Detection Methods for CVE-2022-0204
Indicators of Compromise
- Unexpected crashes or restarts of the bluetoothd daemon
- Segmentation fault errors in system logs related to BlueZ services
- Unusual Bluetooth connection attempts from unknown devices
- Memory-related errors in /var/log/syslog or journalctl output for Bluetooth services
Detection Strategies
- Monitor for abnormal Bluetooth ATT (Attribute Protocol) traffic patterns, particularly prepare write requests with unusual length/offset combinations
- Deploy endpoint detection solutions to identify heap corruption attempts in BlueZ processes
- Implement runtime memory protection tools such as AddressSanitizer (ASan) in development/testing environments
- Use SentinelOne Singularity to detect memory exploitation attempts and anomalous process behavior
Monitoring Recommendations
- Enable verbose logging for BlueZ services using bluetoothd -d for debugging
- Monitor system resource usage for bluetoothd process to detect memory anomalies
- Configure alerting for repeated Bluetooth service failures or restarts
- Review Bluetooth pairing and connection logs for suspicious activity from nearby devices
How to Mitigate CVE-2022-0204
Immediate Actions Required
- Upgrade BlueZ to version 5.63 or later immediately
- If upgrade is not possible, consider disabling Bluetooth services on critical systems temporarily
- Restrict physical proximity access to systems with Bluetooth enabled
- Apply vendor-specific patches from Fedora, Debian, or Gentoo repositories
Patch Information
The official fix is available in BlueZ version 5.63 and later. The security patch (commit 591c546c536b42bef696d027f64aa22434f8c3f0) adds proper bounds checking in the GATT server implementation.
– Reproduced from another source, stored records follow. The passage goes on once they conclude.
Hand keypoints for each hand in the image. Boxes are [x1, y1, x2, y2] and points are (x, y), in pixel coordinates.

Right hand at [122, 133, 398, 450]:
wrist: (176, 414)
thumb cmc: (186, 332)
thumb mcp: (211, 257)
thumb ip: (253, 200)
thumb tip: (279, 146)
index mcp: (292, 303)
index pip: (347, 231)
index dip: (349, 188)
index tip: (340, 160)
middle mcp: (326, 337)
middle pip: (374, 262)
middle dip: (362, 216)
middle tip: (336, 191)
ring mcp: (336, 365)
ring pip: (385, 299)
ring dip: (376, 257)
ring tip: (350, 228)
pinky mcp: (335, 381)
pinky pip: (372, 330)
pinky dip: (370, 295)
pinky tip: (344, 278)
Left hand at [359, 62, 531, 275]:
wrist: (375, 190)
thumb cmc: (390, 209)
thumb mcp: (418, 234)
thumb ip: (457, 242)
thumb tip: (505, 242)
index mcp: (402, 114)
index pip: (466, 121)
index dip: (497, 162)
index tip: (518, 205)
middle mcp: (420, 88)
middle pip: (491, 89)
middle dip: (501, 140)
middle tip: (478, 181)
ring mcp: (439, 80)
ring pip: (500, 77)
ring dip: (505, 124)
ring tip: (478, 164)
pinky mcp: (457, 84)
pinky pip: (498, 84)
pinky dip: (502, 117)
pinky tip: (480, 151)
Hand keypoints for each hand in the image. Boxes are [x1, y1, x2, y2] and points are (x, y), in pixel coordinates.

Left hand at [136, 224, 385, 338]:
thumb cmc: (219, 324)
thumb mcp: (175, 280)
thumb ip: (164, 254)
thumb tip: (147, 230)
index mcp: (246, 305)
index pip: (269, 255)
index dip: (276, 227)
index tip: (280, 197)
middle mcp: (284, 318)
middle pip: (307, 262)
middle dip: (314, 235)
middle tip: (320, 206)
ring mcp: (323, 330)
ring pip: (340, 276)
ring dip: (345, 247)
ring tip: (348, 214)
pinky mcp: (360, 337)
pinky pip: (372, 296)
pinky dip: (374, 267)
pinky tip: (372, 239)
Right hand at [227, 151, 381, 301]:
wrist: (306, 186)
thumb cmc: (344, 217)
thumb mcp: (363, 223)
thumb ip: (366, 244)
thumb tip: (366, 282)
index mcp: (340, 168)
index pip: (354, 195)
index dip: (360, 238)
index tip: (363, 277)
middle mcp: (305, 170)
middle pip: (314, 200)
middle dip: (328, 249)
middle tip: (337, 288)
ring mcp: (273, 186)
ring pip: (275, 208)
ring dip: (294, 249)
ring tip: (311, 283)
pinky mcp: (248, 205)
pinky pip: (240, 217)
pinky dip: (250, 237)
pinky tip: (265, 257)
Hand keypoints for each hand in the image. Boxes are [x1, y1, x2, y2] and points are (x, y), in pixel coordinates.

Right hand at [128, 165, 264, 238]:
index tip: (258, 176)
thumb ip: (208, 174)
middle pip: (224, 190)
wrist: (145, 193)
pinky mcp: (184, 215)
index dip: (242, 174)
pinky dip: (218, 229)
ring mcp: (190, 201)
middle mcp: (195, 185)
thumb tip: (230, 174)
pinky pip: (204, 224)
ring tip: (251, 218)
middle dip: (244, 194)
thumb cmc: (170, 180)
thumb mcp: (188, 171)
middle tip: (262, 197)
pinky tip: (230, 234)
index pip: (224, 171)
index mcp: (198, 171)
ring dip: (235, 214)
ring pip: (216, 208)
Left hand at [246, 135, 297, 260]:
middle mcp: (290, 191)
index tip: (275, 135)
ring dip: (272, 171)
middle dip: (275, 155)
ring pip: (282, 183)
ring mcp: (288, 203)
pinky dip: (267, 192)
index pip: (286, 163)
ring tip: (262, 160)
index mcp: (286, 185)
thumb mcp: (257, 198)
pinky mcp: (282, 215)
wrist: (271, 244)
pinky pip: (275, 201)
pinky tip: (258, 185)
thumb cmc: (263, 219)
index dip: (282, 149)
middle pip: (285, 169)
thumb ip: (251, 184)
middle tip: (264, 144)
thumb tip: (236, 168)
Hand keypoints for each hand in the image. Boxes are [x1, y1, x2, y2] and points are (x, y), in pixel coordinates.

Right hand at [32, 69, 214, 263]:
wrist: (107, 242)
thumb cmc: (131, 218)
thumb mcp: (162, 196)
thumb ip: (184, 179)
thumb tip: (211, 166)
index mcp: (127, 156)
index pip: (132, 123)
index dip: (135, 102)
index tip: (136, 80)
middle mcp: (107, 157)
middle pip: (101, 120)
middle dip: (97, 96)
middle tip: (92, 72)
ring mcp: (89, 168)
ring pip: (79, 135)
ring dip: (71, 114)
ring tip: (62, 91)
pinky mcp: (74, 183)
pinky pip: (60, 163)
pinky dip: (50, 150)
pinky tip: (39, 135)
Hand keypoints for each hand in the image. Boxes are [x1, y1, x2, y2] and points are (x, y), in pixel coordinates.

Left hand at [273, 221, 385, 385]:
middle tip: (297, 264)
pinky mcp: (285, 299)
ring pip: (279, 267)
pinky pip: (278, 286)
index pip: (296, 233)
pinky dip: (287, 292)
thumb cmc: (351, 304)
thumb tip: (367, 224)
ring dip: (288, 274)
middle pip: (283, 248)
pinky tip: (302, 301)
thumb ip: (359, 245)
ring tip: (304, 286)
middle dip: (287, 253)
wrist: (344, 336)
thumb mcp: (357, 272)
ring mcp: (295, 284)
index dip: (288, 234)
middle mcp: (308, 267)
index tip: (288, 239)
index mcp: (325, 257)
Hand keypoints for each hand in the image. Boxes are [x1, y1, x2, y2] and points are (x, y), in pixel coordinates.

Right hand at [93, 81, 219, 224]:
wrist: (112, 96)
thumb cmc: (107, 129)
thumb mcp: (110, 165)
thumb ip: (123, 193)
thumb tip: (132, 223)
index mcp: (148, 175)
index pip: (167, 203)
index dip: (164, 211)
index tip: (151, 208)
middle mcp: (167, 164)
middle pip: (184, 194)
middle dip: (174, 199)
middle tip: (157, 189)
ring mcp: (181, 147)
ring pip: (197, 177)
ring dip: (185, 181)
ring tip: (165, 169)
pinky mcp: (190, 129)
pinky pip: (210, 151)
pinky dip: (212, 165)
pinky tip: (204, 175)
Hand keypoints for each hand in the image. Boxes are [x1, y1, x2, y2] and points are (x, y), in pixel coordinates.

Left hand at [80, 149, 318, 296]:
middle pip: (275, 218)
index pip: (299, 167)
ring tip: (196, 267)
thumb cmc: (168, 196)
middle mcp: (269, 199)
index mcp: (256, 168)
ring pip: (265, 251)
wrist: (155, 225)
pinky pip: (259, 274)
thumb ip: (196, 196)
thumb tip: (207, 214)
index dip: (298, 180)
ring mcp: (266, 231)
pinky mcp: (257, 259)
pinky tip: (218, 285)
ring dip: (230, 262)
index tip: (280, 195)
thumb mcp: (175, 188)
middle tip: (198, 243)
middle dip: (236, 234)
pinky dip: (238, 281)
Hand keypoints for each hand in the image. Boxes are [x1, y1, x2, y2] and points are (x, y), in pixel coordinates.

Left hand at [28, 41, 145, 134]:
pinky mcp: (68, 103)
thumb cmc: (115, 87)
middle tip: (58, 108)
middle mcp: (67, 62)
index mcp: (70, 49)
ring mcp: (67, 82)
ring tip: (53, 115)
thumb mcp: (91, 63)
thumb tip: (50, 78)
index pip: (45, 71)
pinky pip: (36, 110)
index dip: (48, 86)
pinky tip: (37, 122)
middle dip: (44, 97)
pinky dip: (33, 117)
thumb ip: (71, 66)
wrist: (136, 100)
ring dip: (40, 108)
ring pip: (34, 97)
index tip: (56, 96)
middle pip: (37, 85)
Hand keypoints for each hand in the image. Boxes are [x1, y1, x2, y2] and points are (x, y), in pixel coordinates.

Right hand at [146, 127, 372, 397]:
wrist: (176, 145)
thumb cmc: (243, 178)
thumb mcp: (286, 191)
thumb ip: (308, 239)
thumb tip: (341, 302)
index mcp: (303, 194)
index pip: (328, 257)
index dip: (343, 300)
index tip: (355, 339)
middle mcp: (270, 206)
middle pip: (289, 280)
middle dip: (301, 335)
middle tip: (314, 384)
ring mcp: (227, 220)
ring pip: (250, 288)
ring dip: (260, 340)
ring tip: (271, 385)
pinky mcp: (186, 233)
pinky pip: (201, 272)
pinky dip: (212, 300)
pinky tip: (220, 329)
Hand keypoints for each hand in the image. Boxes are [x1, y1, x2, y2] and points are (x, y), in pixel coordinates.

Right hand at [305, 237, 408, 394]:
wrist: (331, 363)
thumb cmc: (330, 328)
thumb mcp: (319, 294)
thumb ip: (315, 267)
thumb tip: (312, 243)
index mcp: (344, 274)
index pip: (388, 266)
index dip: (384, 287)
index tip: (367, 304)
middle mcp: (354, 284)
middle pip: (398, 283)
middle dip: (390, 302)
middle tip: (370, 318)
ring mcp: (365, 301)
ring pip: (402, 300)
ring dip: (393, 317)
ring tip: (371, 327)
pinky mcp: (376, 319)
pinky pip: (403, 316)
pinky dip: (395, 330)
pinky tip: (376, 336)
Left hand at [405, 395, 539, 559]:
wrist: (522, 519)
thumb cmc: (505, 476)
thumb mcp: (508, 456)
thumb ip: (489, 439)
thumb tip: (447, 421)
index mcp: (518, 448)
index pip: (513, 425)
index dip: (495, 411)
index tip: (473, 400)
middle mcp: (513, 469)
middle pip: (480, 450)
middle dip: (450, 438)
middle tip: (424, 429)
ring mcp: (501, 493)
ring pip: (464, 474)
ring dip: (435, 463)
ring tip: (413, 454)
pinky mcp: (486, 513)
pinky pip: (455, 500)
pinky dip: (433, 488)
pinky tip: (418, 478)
Additional resources include:
- GitHub BlueZ Security Commit
- Red Hat Bug Report
- GitHub Security Advisory GHSA-479m-xcq5-9g2q
- Gentoo GLSA 202209-16
- Debian LTS Announcement
Workarounds
- Disable Bluetooth services on systems where they are not essential using systemctl disable bluetooth
- Implement network segmentation to limit adjacent network attack surface
- Use Bluetooth adapter hardware controls to disable radio when not in use
- Apply host-based firewall rules to restrict Bluetooth-related network traffic
# Disable BlueZ Bluetooth service temporarily
sudo systemctl stop bluetooth
sudo systemctl disable bluetooth
# Check BlueZ version to verify if vulnerable
bluetoothd --version
# Update BlueZ on Debian-based systems
sudo apt update && sudo apt upgrade bluez
# Update BlueZ on Fedora
sudo dnf update bluez
Disclaimer: This content was generated using AI. While we strive for accuracy, please verify critical information with official sources.